IUCN CONGRESS VOTES TO PAUSE DEEP SEA MINING
Governments and NGO members of the IUCN congress have voted in overwhelming support of a moratorium on deep sea mining, with an overall combined support from governments and NGOs of 93%. This sends a very strong message to world leaders of the global concern around the potential environmental impacts.
The International Union for Conservation of Nature (IUCN) is the world’s largest conservation organisation. The IUCN's strength and mandate come from its diverse and powerful membership, consisting of more than 1,400 Member organisations consisting of Country (State) members, Government Department members, and Non Government Organisation (NGO) members. Te Ipukarea Society a full member of the IUCN.
Every 4 years IUCN convenes the World Conservation Congress (WCC). This year it is being held in Marseilles, France. Included in the programme of the WCC is a vote on motions related to conservation issues from around the globe. Once adopted, these motions become part of IUCN policy.
This year, one of the motions called for a moratorium on deep sea mining (DSM). This was adopted with overwhelming support at the members assembly this week. Eighty-one governments and government agencies voted in favour of the moratorium, while 18 voted against and 28 abstained. Five hundred and seventy-seven NGOs and civil society organizations also voted in favour, with 32 against and 35 abstained.
This critical vote will inform the IUCN policy in its support of a pause on DSM activities. These activities include the adoption of any regulations for exploitation (mining) and the approval of new exploitation and new exploration licences.
A moratorium is not a ban. It accepts that further scientific and technical research can be undertaken. This vote for a moratorium acknowledges the message that scientists have been giving, that deep-sea mining has the potential to cause large-scale, irreversible biodiversity loss and ecosystem degradation.
A moratorium is also a response to the intense pressure that exists to pursue DSM.
In June this year, Nauru triggered a so-called Two Year rule at the International Seabed Authority (ISA) which it expects will result in the ISA issuing a commercial license to mine. Climate change is threatening the futures of small island states such as Nauru’s and ours, creating pressure to find income to be self reliant and fund adaptation measures. There is also the argument that these deep sea metals are needed for the future of green technology.
Unfortunately the pressure of moving to mine in 2 years falls on the scientists, who are telling us that they do not have enough rigourous scientific evidence yet to support DSM. The pressure also falls on the regulators who are racing the clock to get adequate provisions in place to manage this industry so that it does not have significant negative impacts on our environment.
A moratorium or a pause, helps alleviate this pressure and give everyone more time to fully understand and minimise the environmental, social, cultural and economic risks of DSM so we can make informed decisions.

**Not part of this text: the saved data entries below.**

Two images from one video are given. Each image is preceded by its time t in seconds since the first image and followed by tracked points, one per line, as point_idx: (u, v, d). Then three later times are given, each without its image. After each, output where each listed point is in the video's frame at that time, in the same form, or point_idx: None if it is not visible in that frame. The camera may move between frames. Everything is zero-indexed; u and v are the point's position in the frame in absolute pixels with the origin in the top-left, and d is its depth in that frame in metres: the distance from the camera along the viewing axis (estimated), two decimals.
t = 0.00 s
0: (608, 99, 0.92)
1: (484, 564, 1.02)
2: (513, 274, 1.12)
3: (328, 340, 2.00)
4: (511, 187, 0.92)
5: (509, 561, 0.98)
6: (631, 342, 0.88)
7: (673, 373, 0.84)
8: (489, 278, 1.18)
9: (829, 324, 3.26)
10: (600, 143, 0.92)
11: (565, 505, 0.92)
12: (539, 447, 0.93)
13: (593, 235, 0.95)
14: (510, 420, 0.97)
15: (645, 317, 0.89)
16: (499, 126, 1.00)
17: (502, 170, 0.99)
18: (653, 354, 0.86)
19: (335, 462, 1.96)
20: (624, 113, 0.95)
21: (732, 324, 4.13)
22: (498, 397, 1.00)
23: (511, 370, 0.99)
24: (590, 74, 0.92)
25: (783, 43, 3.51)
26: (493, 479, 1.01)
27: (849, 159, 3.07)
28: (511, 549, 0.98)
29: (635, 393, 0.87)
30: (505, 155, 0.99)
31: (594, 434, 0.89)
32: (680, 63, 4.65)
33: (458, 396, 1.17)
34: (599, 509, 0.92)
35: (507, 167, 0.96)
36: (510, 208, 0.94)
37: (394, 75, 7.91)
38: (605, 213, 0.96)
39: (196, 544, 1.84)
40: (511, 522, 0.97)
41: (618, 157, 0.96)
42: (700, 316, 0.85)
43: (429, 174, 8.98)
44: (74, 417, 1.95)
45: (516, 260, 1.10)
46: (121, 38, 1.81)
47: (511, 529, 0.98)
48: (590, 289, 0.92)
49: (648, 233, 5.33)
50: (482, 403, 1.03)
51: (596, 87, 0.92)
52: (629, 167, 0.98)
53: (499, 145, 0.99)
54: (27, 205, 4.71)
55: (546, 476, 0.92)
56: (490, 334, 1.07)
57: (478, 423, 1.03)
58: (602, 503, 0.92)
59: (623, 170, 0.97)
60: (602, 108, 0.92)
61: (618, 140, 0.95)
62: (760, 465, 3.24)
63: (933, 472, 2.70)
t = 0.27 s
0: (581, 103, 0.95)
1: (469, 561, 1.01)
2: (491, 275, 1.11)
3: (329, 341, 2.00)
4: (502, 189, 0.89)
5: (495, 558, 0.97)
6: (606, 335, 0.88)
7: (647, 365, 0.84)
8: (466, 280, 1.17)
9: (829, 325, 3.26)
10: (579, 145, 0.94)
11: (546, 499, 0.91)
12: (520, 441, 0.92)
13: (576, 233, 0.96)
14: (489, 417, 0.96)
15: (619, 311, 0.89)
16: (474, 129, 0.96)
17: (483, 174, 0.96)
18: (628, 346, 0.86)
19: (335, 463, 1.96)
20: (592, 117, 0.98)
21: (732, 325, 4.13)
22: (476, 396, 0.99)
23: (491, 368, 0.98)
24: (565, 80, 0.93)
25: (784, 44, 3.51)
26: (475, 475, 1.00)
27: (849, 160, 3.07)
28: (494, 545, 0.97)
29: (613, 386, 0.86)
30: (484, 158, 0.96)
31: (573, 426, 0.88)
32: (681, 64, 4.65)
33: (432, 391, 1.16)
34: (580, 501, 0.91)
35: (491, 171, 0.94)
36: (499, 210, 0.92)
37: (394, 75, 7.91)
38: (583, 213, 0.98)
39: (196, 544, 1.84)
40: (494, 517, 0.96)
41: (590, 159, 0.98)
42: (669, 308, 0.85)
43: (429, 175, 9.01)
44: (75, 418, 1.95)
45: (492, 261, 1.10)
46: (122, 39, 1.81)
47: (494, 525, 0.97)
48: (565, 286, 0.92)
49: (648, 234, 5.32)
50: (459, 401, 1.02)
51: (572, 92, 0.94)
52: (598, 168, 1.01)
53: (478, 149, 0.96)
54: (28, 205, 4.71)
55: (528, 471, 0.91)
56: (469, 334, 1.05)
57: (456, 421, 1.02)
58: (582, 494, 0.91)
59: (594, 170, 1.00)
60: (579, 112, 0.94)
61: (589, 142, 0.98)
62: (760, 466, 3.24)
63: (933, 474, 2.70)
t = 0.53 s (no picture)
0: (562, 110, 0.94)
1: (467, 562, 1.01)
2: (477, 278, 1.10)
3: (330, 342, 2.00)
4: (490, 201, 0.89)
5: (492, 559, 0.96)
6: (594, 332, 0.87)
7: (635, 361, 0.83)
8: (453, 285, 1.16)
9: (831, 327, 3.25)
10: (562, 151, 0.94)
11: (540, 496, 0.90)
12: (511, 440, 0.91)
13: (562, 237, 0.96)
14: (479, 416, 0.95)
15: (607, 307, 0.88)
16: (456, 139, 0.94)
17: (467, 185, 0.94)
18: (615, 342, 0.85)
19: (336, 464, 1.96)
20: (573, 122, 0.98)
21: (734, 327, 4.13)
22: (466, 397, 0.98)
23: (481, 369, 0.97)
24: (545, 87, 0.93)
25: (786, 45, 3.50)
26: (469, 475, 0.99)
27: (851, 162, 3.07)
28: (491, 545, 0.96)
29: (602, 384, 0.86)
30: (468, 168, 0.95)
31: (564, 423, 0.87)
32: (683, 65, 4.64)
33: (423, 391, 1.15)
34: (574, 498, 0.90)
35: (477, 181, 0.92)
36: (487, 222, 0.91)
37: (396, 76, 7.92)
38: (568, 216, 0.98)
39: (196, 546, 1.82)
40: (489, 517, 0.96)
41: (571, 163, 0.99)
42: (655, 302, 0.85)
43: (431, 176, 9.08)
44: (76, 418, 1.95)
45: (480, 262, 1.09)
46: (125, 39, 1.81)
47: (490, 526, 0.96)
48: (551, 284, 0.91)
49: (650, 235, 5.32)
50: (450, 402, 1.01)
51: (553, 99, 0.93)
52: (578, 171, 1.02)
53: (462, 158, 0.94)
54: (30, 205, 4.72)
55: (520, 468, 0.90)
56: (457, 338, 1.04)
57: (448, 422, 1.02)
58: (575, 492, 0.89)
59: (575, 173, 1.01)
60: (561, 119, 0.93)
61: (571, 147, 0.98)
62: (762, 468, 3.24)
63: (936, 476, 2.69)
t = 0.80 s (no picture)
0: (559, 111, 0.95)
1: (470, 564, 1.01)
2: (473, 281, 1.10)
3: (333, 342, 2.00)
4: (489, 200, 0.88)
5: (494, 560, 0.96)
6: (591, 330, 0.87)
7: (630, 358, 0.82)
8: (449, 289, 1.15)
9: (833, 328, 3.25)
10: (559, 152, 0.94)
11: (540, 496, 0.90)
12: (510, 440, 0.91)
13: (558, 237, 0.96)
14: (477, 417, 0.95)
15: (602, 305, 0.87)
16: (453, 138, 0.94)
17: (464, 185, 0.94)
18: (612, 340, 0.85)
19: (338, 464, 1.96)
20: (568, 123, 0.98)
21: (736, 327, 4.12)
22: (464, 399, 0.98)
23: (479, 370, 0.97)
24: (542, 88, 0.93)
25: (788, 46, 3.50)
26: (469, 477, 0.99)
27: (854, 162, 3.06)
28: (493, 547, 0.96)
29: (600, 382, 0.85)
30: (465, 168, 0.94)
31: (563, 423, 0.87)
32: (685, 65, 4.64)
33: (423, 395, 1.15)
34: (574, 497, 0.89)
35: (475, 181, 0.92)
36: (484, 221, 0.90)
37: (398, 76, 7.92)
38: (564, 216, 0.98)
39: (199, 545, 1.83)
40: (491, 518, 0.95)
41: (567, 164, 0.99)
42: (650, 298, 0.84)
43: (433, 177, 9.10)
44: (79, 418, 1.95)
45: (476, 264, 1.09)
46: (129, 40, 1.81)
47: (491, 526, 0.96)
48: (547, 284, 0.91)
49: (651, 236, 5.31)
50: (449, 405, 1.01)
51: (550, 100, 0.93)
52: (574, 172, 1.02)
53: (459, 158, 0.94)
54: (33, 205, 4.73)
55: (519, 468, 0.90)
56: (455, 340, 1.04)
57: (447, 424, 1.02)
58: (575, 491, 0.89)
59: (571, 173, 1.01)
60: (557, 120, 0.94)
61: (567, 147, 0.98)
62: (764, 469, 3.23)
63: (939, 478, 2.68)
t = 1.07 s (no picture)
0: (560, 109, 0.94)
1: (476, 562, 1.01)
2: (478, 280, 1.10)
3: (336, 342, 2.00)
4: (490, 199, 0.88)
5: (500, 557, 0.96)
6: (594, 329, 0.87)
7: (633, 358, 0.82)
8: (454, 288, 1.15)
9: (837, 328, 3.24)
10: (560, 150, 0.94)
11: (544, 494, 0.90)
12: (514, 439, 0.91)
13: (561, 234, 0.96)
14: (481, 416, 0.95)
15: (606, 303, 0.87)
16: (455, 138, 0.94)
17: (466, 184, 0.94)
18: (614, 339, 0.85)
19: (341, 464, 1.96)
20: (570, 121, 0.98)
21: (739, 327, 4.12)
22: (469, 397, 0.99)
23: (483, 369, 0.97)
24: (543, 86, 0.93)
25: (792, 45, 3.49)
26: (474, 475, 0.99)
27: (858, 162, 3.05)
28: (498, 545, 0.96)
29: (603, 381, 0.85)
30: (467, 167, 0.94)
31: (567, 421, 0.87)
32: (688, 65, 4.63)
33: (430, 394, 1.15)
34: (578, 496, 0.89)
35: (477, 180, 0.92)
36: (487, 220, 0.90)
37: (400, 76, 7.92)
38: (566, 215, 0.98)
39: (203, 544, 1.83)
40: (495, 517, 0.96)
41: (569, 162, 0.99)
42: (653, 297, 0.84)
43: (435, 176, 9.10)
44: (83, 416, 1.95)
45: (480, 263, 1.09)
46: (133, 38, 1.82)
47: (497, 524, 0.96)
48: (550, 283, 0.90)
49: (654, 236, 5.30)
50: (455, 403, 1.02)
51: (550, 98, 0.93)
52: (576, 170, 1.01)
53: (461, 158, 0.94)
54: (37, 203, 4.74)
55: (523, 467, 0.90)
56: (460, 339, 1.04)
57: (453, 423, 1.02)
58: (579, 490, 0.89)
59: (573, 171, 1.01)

This vote by the IUCN congress is a good thing for the Cook Islands. If we agree to a pause, we too can ensure the effective protection of our marine environment with the backing of strong scientific evidence, and use this time to build our own local capacity in deep sea science and technology. We are hopeful that the Cook Islands Government might carry this message of caution and the need for more time, to the next meeting of the ISA where they can oppose any moves to start mining in 2 years.